• SHORT TASK 1: Collect every line of the records that contains the string "makeQuery", treating uppercase and lowercase as different.
# # #
Connect with us


Google’s Site Quality Algorithm Patent



A Google patent describes a method of classifying sites as low quality by ranking the links. The algorithm patent is called, Classifying Sites as Low Quality Sites.  The patent names specific factors for identifying low quality sites.

It’s worthwhile to learn these factors and consider them. There’s no way to know if they are in use. But the factors themselves can help improve SEO practices, regardless if Google is using the algorithm or not.

An Obscure Link Algorithm

This patent dates from 2012 to 2015. It corresponds to the time that Penguin was first released.

There have only been a few discussions of this algorithm. It has, in my opinion, not been discussed in the detail offered below. As a consequence, it seems that many people may not be aware of it.

I believe this is an important algorithm to understand. If any parts of it are in use, then it could impact the SEO process.

Just Because it’s Patented…

What must be noted in any discussions of patents or research papers is that just because it’s patented does not mean it’s in use. I would also like to point out that this patent dates from 2012 to 2015. This corresponds to the time period of the Penguin Algorithm.

There is no evidence that this is a part of the Penguin Algorithm. But it is interesting because it is one of the few link ranking algorithms we know about from Google. Not a site ranking algorithm, a link ranking algorithm. That quality makes this particular algorithm especially interesting.

Although this algorithm may or may not be use, I believe that it is worthwhile to understand what is possible. Knowing what is possible can help you better understand what is not possible or likely. And once you know that you are better able to spot bad SEO information.
# # #
• SHORT TASK 2: Reproduce the part of the article on Google's site quality patent starting with "Connect with us" and going on through "algorithm or not.", replacing "factors" with "criteria" wherever it occurs.
# # #
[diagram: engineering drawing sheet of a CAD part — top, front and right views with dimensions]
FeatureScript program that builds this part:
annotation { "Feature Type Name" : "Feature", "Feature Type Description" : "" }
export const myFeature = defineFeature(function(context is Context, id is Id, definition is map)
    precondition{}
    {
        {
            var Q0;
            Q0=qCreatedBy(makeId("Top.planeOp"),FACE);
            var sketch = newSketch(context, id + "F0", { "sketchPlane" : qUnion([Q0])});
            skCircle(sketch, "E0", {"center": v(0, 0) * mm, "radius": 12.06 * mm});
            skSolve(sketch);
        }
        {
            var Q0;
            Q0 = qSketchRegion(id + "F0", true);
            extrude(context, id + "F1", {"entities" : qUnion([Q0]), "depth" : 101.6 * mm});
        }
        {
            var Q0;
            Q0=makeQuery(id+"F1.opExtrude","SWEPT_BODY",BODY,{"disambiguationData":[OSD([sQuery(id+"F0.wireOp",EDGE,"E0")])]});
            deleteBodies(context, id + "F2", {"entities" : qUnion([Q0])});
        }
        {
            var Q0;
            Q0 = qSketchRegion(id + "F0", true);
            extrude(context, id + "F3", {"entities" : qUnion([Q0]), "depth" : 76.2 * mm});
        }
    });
# # #
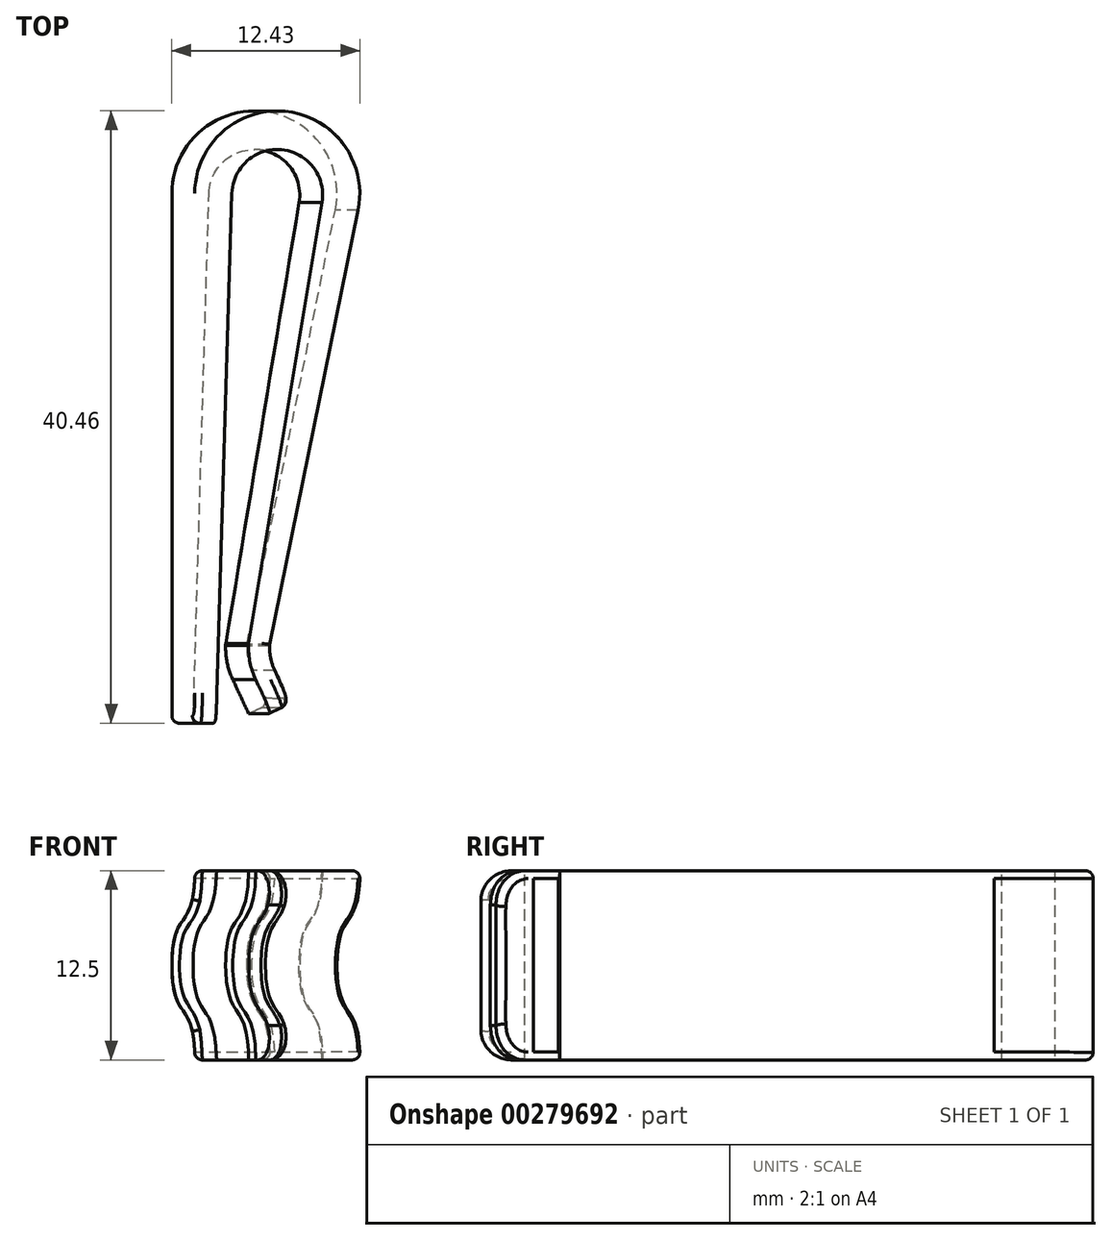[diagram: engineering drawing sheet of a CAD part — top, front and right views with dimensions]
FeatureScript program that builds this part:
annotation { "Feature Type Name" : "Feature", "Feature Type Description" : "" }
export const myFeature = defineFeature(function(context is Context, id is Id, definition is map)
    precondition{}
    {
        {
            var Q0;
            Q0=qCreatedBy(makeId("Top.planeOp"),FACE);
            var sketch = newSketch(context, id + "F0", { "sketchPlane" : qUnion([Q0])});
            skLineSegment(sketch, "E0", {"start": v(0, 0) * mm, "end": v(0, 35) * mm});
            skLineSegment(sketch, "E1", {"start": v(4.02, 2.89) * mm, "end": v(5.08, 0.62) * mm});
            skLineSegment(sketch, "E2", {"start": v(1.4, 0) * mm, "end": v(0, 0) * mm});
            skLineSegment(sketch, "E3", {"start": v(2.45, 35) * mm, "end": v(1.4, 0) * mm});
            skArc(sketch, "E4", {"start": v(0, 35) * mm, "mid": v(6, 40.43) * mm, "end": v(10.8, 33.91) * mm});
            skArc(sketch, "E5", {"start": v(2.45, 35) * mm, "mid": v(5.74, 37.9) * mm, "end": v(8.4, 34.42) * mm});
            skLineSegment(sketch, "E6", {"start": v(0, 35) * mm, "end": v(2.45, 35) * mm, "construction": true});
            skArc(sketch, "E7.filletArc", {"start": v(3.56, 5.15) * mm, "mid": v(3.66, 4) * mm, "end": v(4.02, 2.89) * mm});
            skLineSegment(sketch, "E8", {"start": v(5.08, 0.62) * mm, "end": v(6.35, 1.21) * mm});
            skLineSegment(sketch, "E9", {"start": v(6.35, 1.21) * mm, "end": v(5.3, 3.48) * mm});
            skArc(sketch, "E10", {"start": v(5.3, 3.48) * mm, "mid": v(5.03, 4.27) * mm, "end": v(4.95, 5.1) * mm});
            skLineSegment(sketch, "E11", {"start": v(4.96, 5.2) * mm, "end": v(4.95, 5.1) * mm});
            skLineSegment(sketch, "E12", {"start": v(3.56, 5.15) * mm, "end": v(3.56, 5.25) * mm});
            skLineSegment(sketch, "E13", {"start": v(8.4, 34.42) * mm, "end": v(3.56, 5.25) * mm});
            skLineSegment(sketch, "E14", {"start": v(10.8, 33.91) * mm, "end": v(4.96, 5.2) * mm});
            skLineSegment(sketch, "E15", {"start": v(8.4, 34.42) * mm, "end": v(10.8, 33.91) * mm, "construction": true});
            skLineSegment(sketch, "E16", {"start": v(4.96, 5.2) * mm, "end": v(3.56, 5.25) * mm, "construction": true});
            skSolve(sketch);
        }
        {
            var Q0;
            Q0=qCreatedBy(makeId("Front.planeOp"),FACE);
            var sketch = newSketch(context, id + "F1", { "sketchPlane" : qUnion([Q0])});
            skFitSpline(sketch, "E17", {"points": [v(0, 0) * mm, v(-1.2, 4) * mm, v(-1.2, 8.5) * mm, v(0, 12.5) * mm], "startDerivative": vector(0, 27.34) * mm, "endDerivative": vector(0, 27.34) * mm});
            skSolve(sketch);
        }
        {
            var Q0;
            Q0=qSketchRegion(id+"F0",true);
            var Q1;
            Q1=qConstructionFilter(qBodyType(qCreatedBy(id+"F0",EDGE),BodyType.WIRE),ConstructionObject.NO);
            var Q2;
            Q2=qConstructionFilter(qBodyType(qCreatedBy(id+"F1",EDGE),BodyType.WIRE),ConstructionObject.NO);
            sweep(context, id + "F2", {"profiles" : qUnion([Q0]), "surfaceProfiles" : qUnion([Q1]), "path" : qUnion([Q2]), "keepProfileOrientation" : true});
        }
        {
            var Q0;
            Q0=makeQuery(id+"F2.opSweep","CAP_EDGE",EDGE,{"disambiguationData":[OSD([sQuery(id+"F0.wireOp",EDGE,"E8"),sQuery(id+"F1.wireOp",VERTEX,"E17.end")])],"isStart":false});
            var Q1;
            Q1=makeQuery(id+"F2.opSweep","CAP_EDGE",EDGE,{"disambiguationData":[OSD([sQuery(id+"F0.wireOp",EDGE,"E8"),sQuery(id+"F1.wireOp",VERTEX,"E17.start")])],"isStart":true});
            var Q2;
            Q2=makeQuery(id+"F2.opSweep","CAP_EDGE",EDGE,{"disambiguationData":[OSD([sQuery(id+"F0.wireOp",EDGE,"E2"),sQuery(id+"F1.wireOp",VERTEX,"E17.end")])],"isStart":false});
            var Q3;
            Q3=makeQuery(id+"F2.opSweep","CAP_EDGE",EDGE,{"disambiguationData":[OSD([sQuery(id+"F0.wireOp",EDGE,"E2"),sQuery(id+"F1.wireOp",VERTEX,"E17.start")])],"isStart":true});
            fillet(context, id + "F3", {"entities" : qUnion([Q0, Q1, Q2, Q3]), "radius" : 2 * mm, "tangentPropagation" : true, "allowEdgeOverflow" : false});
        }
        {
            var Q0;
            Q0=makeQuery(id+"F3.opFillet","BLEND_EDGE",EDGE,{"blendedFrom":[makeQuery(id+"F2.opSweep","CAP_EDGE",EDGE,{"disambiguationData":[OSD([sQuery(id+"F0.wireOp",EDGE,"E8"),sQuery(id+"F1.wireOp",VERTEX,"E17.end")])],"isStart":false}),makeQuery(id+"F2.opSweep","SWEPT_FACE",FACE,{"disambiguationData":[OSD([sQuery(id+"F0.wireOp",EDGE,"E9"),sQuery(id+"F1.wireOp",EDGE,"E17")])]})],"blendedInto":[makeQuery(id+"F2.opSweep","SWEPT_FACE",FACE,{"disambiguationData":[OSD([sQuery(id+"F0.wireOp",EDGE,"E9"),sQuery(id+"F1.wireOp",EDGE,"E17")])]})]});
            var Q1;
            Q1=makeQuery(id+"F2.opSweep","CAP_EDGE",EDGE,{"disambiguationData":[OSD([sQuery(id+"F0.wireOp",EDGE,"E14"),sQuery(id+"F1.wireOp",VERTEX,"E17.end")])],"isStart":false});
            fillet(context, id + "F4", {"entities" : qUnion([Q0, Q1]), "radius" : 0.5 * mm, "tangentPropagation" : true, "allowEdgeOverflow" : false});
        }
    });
# # #
• FINAL RESULT 1:
            Q0=makeQuery(id+"F1.opExtrude","SWEPT_BODY",BODY,{"disambiguationData":[OSD([sQuery(id+"F0.wireOp",EDGE,"E0")])]});
            Q0=makeQuery(id+"F2.opSweep","CAP_EDGE",EDGE,{"disambiguationData":[OSD([sQuery(id+"F0.wireOp",EDGE,"E8"),sQuery(id+"F1.wireOp",VERTEX,"E17.end")])],"isStart":false});
            Q1=makeQuery(id+"F2.opSweep","CAP_EDGE",EDGE,{"disambiguationData":[OSD([sQuery(id+"F0.wireOp",EDGE,"E8"),sQuery(id+"F1.wireOp",VERTEX,"E17.start")])],"isStart":true});
            Q2=makeQuery(id+"F2.opSweep","CAP_EDGE",EDGE,{"disambiguationData":[OSD([sQuery(id+"F0.wireOp",EDGE,"E2"),sQuery(id+"F1.wireOp",VERTEX,"E17.end")])],"isStart":false});
            Q3=makeQuery(id+"F2.opSweep","CAP_EDGE",EDGE,{"disambiguationData":[OSD([sQuery(id+"F0.wireOp",EDGE,"E2"),sQuery(id+"F1.wireOp",VERTEX,"E17.start")])],"isStart":true});
            Q0=makeQuery(id+"F3.opFillet","BLEND_EDGE",EDGE,{"blendedFrom":[makeQuery(id+"F2.opSweep","CAP_EDGE",EDGE,{"disambiguationData":[OSD([sQuery(id+"F0.wireOp",EDGE,"E8"),sQuery(id+"F1.wireOp",VERTEX,"E17.end")])],"isStart":false}),makeQuery(id+"F2.opSweep","SWEPT_FACE",FACE,{"disambiguationData":[OSD([sQuery(id+"F0.wireOp",EDGE,"E9"),sQuery(id+"F1.wireOp",EDGE,"E17")])]})],"blendedInto":[makeQuery(id+"F2.opSweep","SWEPT_FACE",FACE,{"disambiguationData":[OSD([sQuery(id+"F0.wireOp",EDGE,"E9"),sQuery(id+"F1.wireOp",EDGE,"E17")])]})]});
            Q1=makeQuery(id+"F2.opSweep","CAP_EDGE",EDGE,{"disambiguationData":[OSD([sQuery(id+"F0.wireOp",EDGE,"E14"),sQuery(id+"F1.wireOp",VERTEX,"E17.end")])],"isStart":false});

• FINAL RESULT 2:
Connect with us


Google’s Site Quality Algorithm Patent



A Google patent describes a method of classifying sites as low quality by ranking the links. The algorithm patent is called, Classifying Sites as Low Quality Sites.  The patent names specific criteria for identifying low quality sites.

It’s worthwhile to learn these criteria and consider them. There’s no way to know if they are in use. But the criteria themselves can help improve SEO practices, regardless if Google is using the algorithm or not.